Ministra promete fazer funcionar sistema de informatização da justiça para “debelar” morosidade e pendências

A nova ministra da Justiça, Joana Rosa, prometeu hoje pôr a funcionar o sistema de informatização do sector com vista a “debelar” a morosidade e as pendências.


Ministra promete fazer funcionar sistema de informatização da justiça para “debelar” morosidade e pendências


A nova ministra da Justiça, Joana Rosa, prometeu hoje pôr a funcionar o sistema de informatização do sector com vista a “debelar” a morosidade e as pendências.


“Com informatização teremos mais ganhos porque os inspectores estarão em linha a acompanhar todos os processos e contribuir, de certa forma, para o melhor desempenho dos tribunais”, comentou a nova titular da Justiça.


Garantiu ainda o funcionamento dos serviços de inspecção aos tribunais à altura para um “melhor desempenho” dos magistrados, de modo que o sistema tenha uma “maior produtividade”.

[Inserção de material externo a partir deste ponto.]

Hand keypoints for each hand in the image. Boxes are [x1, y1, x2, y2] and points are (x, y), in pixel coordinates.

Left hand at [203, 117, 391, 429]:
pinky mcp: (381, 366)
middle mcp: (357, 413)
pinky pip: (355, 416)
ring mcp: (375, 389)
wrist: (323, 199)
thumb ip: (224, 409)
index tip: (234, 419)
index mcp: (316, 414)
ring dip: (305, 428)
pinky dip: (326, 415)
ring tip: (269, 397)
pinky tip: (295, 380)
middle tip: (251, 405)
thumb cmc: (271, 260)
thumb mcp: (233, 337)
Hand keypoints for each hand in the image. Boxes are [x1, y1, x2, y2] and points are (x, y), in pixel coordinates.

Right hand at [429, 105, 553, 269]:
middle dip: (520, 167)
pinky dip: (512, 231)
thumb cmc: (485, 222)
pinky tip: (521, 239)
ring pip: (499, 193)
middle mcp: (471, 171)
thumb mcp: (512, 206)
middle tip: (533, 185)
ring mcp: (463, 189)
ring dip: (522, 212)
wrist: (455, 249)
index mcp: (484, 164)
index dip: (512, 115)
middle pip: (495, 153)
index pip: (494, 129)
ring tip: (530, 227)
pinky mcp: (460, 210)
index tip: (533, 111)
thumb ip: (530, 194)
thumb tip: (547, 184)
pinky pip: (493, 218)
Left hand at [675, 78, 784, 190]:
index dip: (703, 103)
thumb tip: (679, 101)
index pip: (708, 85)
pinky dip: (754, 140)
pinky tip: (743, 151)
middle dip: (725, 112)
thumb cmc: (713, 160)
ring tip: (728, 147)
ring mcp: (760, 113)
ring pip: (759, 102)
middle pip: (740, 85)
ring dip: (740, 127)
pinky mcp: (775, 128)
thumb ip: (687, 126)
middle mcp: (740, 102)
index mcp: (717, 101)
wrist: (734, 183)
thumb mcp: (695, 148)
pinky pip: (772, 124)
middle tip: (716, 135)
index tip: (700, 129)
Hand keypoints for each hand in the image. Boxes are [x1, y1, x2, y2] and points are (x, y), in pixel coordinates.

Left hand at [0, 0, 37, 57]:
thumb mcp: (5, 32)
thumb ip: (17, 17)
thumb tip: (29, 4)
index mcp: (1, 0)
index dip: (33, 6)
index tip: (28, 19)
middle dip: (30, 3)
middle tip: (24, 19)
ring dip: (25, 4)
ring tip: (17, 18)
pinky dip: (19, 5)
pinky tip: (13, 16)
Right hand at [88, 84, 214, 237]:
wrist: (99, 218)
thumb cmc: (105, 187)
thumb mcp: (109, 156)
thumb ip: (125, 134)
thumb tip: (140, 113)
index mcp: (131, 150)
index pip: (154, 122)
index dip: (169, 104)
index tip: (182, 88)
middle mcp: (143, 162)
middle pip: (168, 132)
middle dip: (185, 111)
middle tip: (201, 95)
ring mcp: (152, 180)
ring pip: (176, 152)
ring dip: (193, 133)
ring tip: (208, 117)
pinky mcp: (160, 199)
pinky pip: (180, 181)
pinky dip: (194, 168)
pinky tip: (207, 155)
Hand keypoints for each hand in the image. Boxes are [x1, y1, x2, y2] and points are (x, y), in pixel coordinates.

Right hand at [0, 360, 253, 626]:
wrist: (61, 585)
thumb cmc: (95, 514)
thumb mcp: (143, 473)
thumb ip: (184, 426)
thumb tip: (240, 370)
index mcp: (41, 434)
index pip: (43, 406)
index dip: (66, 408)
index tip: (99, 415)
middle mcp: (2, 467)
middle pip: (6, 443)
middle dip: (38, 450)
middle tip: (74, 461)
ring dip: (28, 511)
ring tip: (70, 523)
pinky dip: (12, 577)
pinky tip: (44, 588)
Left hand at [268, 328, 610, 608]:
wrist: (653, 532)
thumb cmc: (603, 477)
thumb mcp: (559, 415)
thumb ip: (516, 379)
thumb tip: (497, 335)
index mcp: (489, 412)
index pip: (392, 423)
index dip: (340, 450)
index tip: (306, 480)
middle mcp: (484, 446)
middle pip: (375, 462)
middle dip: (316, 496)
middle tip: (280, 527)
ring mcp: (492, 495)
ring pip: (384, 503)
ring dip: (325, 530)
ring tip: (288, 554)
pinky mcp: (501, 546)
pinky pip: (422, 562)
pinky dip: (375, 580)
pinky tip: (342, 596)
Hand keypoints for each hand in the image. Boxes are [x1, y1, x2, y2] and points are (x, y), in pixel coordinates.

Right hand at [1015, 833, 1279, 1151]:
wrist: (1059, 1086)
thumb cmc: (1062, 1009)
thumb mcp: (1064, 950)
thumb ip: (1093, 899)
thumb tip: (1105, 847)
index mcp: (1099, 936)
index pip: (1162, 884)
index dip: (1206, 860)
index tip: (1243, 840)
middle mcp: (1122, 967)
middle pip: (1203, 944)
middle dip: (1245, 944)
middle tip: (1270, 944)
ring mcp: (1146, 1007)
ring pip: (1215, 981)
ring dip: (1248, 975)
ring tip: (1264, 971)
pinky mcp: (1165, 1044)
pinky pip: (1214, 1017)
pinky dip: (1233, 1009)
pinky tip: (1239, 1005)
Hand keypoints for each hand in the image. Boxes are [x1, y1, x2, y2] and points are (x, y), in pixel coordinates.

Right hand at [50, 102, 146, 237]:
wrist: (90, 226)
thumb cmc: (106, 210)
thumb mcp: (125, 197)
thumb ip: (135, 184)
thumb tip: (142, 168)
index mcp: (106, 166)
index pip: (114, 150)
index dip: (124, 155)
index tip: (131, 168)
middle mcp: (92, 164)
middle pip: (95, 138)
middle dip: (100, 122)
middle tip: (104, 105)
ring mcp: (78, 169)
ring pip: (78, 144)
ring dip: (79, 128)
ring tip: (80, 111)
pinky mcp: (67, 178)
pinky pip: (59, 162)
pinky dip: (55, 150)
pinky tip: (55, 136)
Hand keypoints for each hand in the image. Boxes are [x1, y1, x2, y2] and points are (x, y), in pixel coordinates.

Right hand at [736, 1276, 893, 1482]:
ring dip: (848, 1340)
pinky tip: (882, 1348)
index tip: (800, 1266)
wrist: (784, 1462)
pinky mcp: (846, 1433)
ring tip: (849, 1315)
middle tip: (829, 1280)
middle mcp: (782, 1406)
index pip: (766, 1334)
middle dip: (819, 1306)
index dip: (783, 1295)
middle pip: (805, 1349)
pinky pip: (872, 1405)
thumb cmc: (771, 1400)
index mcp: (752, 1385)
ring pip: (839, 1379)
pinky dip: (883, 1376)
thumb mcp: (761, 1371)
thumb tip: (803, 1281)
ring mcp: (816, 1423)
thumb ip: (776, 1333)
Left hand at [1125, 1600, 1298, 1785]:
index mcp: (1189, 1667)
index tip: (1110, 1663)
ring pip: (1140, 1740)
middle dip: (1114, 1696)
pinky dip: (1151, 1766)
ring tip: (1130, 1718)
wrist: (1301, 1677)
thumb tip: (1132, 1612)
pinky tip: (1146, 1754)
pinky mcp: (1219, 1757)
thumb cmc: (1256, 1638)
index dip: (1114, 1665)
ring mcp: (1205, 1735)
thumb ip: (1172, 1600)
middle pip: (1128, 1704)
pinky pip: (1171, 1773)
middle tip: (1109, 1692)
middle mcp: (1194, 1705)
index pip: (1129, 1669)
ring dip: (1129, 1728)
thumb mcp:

“Não se pode pensar numa maior produtividade dos tribunais sem que haja um serviço de inspecção a funcionar em pleno”, sublinhou a governante, em declarações à imprensa, após a sua primeira reunião de trabalho com o presidente do Conselho Superior da Magistratura Judicial (CSMJ), Bernardino Delgado.


Na sua perspectiva, há medidas que o CSMJ tem estado a tomar que vão criar condições para que se possa ter um inspector superior com nível de juiz conselheiro, para se fazer o serviço de inspecção a funcionar no seu todo.


“Em relação à formação dos magistrados e das secretarias judiciais, precisamos pôr a funcionar a formação contínua”, anunciou Joana Rosa, admitindo que devem ser criadas as condições para que os operadores judiciários se formem no País.


Adiantou que vai fazer constar do programa do Governo recentemente empossado “algumas soluções alternativas” para a criação de uma escola virada para formação de juízes e de todos os operadores judiciários.


Para o efeito, de acordo com a ministra, Cabo Verde pode recorrer à cooperação internacional, mas também a recursos internos porque existem vários juízes e procuradores jubilados, assim como advogados experientes.


Instada para quando a implementação desses desideratos, afirmou que se vai trabalhar um programa com cronograma de execução e que vão ser criadas as condições humanas e materiais “para que os tribunais possam produzir mais”.


Para Joana Rosa, a morosidade da justiça não se combate apenas com a funcionalidade da inspecção, mas também com “outros mecanismos de fazer aumentar a produtividade dos tribunais”, nomeadamente com o recrutamento de mais magistrados nas comarcas onde a situação das pendência é “mais crítica”, nomeadamente na Praia.


Por sua vez, o presidente do CSMJ considerou que o encontro serviu para as partes definirem uma articulação de ideias que deverá existir entre as duas instituições, ou seja, entre o Conselho Superior de Magistratura Judicial e o Ministério da Justiça, em ordem a se resolver os problemas e ter uma “justiça mais consentânea com aquilo que é a expectativa dos cidadãos”.


Referindo-se às pendências, Bernardino Delgado revelou que neste momento as pendências nos tribunais anda à volta de 11.792 processos, dos quais 5.022 pendentes.